** Opening Text block block **
No pre-adverse action notice, copy of the background report, or summary of rights was provided. By removing my scheduled shift while the report was pending and without providing required disclosures, Amazon violated its FCRA obligations.
 
B. Deployment of FTC-Adjudicated Dark Patterns to Obscure Retaliation The FTC's September 2025 Stipulated Final Order (Docket No. 2:23-cv-00932) against Amazon—resulting in a $2.5 billion settlement—expressly bans dark-pattern interfaces "in connection with any Amazon service." This company-wide injunction prohibits the exact tactics deployed in my onboarding:
 
• Systematic Steering & Obstruction: A November 7, 2025, Amazon hiring chat transcript presented a scripted prompt directing me to "withdraw your submission... if you've decided to pursue other opportunities" (Exhibit O – Amazon Chat Transcript Containing Scripted Withdrawal Prompt Withdraw Your Submission… If You’ve Decided to Pursue Other Opportunities November 7th ). This occurred immediately after the retaliatory removal of my start date, presenting withdrawal as the default path while obstructing the path to contest the action. • Obstruction: November 8 email claiming "in progress" status while burying options to enforce my original start date and steering toward "withdraw your submission" (Exhibit K – Amazon’s November 8 Message Directing Applicant to  Withdraw Your Application  While Claiming  In Progress  Status)—mirroring Amazon's banned Prime "Iliad" cancellation flows. • Confirm-Shaming: November 11 text framing a delayed shift as "great news" but pressuring "withdraw your application" if declined (Exhibit L – Amazons November 11 Message Great News — We Found a Shift for You… If the Start Date Will Not Work, Please Withdraw Your Application)—identical to Amazon's prohibited "No thanks, I don't want free shipping" language. • Phantom Confirmations: November 15 automated messages falsely thanking me for "scheduling your first day" despite no action on my part (Exhibit M - November 15 Message falsely thanking me for scheduling your first day and declaring Your first day starts right after midnight tonight )—paralleling Amazon's fake Prime enrollment records. • Deceptive Timeline Misrepresentation: On October 30, 2025—the very day First Advantage's system estimated completion of my federal background check—Amazon sent a text stating checks for the location "typically take about 9 days" (Exhibit D-  Amazon October 30 2025 Text Message state checks typically take about 9 days). This created a false, extended timeline that directly contradicted the vendor's specific 1-day estimate. This tactic mirrors practices the FTC has identified as unlawful, where companies "materially misrepresent... the time frame" of a key process to obscure material information and manipulate user perception. This misrepresentation served to normalize the suspicious procedural reset that followed.
** Closing Text block block **
What is required
In the text about Amazon's hiring process, how long did Amazon's October 30, 2025 text message say checks for the location typically take?
** Opening Information shown block **
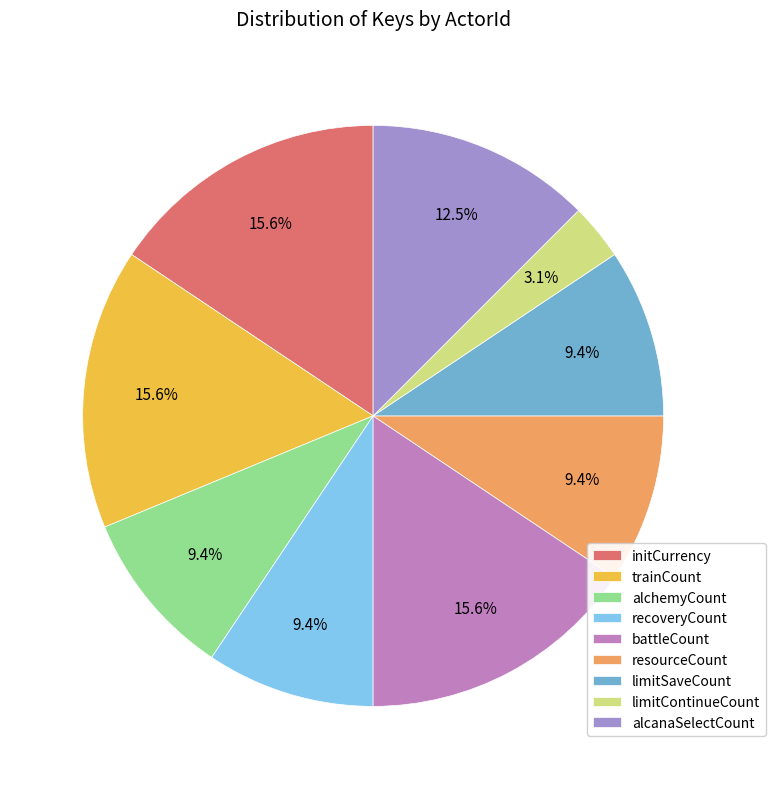

Which slice is the smallest?

limitContinueCount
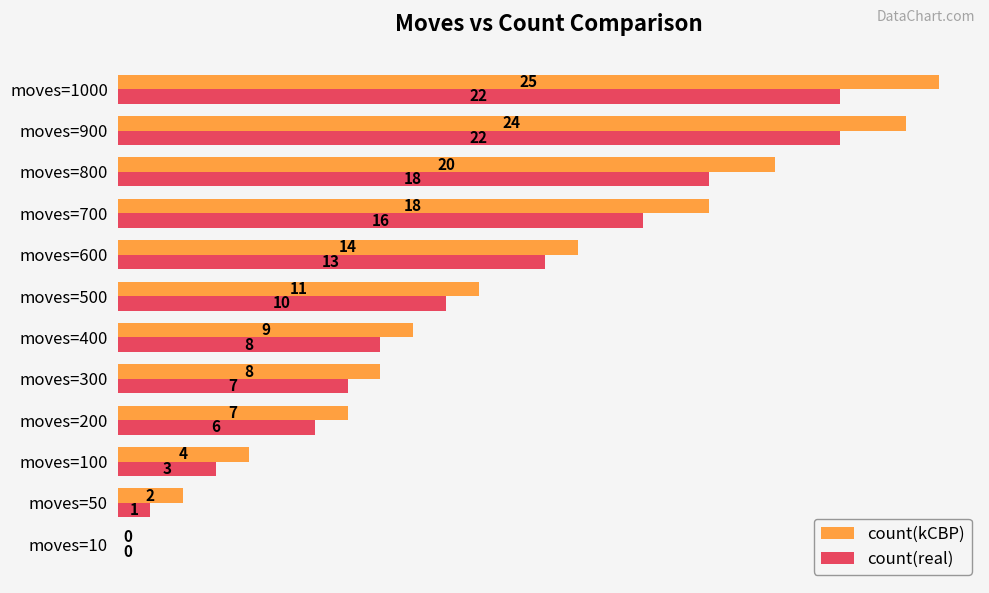

What is the sum of all count(kCBP) values?

142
** Closing Information shown block **
Task response
About 9 days.